▸ WHAT THIS TASK INVOLVES
Go through the data below and copy each line that includes "pixels".

══ SOURCE DATA

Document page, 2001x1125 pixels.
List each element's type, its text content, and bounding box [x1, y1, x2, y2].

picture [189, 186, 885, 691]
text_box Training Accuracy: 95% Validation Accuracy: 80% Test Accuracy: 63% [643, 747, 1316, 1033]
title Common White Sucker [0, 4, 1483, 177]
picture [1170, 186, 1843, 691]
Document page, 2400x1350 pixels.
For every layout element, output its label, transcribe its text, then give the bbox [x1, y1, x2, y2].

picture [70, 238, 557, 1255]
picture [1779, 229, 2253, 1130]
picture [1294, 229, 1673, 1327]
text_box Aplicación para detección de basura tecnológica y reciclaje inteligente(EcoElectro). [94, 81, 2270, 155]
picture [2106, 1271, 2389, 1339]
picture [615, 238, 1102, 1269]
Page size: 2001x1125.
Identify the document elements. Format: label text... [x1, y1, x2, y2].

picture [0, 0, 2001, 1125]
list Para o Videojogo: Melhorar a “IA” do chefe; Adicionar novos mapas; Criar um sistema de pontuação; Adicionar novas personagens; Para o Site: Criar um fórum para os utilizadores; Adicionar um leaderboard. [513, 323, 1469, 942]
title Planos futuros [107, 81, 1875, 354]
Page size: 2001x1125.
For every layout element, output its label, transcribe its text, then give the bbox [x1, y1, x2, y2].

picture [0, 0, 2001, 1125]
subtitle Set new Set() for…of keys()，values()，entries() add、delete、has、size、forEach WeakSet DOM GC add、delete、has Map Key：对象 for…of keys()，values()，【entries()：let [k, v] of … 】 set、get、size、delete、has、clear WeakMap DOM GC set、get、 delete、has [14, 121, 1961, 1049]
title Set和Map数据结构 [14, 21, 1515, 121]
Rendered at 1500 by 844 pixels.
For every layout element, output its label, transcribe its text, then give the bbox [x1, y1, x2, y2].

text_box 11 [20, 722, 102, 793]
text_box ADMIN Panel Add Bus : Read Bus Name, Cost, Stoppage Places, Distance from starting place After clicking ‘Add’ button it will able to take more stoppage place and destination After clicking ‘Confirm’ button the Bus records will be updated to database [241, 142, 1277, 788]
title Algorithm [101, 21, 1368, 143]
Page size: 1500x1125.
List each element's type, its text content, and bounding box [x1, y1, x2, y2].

════

▸ SOLUTION TO THIS TASK
Document page, 2001x1125 pixels.
Document page, 2400x1350 pixels.
Rendered at 1500 by 844 pixels.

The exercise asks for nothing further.